Thinking about your research

Whenever we tackle something new we always draw on experiences that might be close to it or rely on mindsets we have built to help us make sense of things. Everyone who undertakes a research degree brings to that task a notion of what doing research is like. There are a set of important ideas associated with these notions that might at first not seem to be that important.

Before we open some of those up, it's worth drawing attention to some ideas that might gently disrupt your research mindset.

There is an old saying that goes something like this,

If we knew what we were doing, it wouldn't be research.

This is more eloquently explored in a lovely paper written in the sciences1. Martin Schwartz traces his sense of feeling stupid as he pursues a PhD in Microbiology.
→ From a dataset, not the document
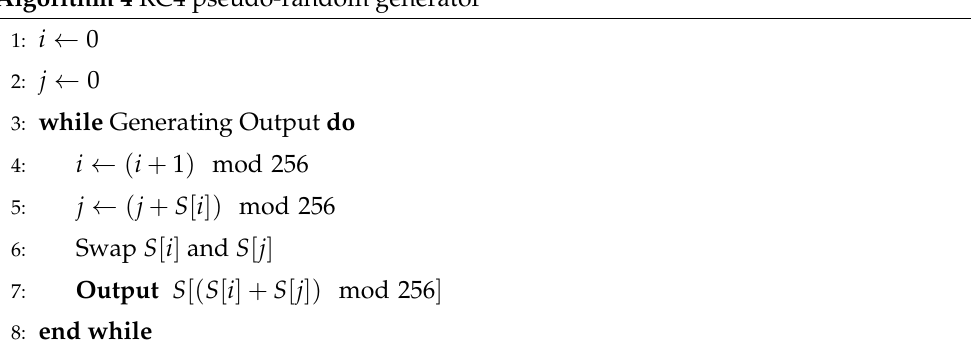
Algorithm 4 RC4 pseudo-random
A couple of quotes to convey his argument:

I remember the day when Henry Taube (who won the Nobel Prize two years later) told me he didn’t know how to solve the problem I was having in his area. I was a third-year graduate student and I figured that Taube knew about 1000 times more than I did (conservative estimate). If he didn’t have the answer, nobody did. That’s when it hit me: nobody did. That’s why it was a research problem. And being my research problem, it was up to me to solve.
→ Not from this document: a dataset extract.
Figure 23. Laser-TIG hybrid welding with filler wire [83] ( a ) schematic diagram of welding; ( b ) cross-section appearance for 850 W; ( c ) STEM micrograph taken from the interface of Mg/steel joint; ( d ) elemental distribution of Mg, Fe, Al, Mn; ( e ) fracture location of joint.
and he develops the lovely notion of productive stupidity2,

Productive stupidity means being ignorant by choice. Focusing on important questions puts us in the awkward position of being ignorant. One of the beautiful things about science is that it allows us to bumble along, getting it wrong time after time, and feel perfectly fine as long as we learn something each time. No doubt, this can be difficult for students who are accustomed to getting the answers right.

Recently Stuart Firestein has published an excellent little book3 on ignorance. The opening of the book is an almost word for word version of a TED talk he gave on the subject. Well worth the effort.

Sadly, much of the current practices in schools and Education prize right answers. The important point here is to understand that research is not about right answers but about asking better questions.

It may seem odd to be lauding the value of making mistakes but this is at the heart of it all. If you don't make mistakes how can you learn anything? One of the contributors to this site is something of a fan of what might be called the Peter Palchinsky principles4.

So, failure (in moderation) is not only good but more or less essential to your learning to become a researcher in Education.


Some of the other things to mull about go to the heart of doing research in any field, but particularly in the social sciences. These include:

  • Ontology, asking questions about what is the nature of the social reality we are examining
  • Epistemology, asking questions about what we can know and how we can know it
  • Theory, thinking about how we make sense of what we are studying.
  • Methodology, the logic of how to go about acquiring the knowledge that exists
  • Methods, the means by which we collect data
  • Data sources, the stuff generated when we do research.

There is an useful paper (Grix, 20025) that examines the relationships between these important notions and doing research in the social sciences and from which this account, in part, draws. There is an image on Prezi that attempts to capture the logic of the various elements of doing research in the social sciences.

The Grix mapping is a simple, idealised one and there are much more nuanced takes on these ideas that you will come across. So treat them as a beginning point if the notions are new to you. We will explore more nuanced versions of these notions later.

Grix has published a useful book mapping these ideas in more detail. It is in the library and can be borrowed electronically: Grix, J. (2004). The foundations of research. Basingstoke, Hampshire: Palgrave Macmillan.

This can all be a little overwhelming. A bit of humour can offer a little light relief. Humour, as Len Fisher argues6 is not just good fun (in science) but also often a key element in opening up new ideas. All too often the Social Sciences tend to ape a dull, monotonous notion of science plodding steadily along following the scientific method. Science has much to offer, but this caricature of how science works is not one of them.

The other important point to keep in mind when you are reading about different methods and theories and such is that they all had beginnings, i.e. someone invented/developed them. Tracing back to the origins of ideas is always a valuable way to get a better handle on them.

It is a question that can even be asked of a site like this.